• _Stored records_
[Start of section]

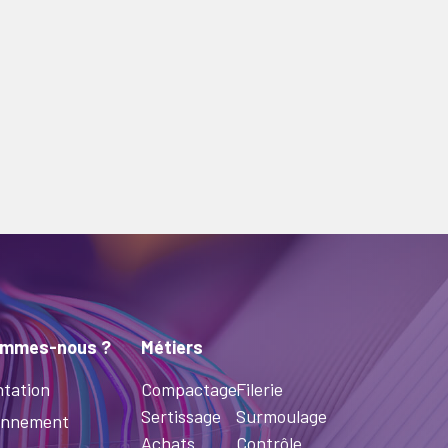
ommes-nous ?
Métiers
tation
Compactage
Filerie
Sertissage
Surmoulage
onnement
Achats
Contrôle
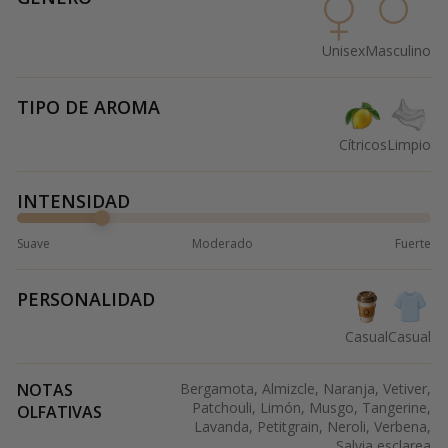
Unisex
Masculino
TIPO DE AROMA
Cítricos
Limpio
INTENSIDAD
Suave
Moderado
Fuerte
PERSONALIDAD
Casual
Casual
NOTAS
Bergamota, Almizcle, Naranja, Vetiver,
Patchouli, Limón, Musgo, Tangerine,
OLFATIVAS
Lavanda, Petitgrain, Neroli, Verbena,
Salvia esclarea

[End of section]

Write out every line of the records above character for character, leaving out the pictures.

• _OUTPUT OF THE TASK_
ommes-nous ?
Métiers
tation
Compactage
Filerie
Sertissage
Surmoulage
onnement
Achats
Contrôle
Unisex
Masculino
TIPO DE AROMA
Cítricos
Limpio
INTENSIDAD
Suave
Moderado
Fuerte
PERSONALIDAD
Casual
Casual
NOTAS
Bergamota, Almizcle, Naranja, Vetiver,
Patchouli, Limón, Musgo, Tangerine,
OLFATIVAS
Lavanda, Petitgrain, Neroli, Verbena,
Salvia esclarea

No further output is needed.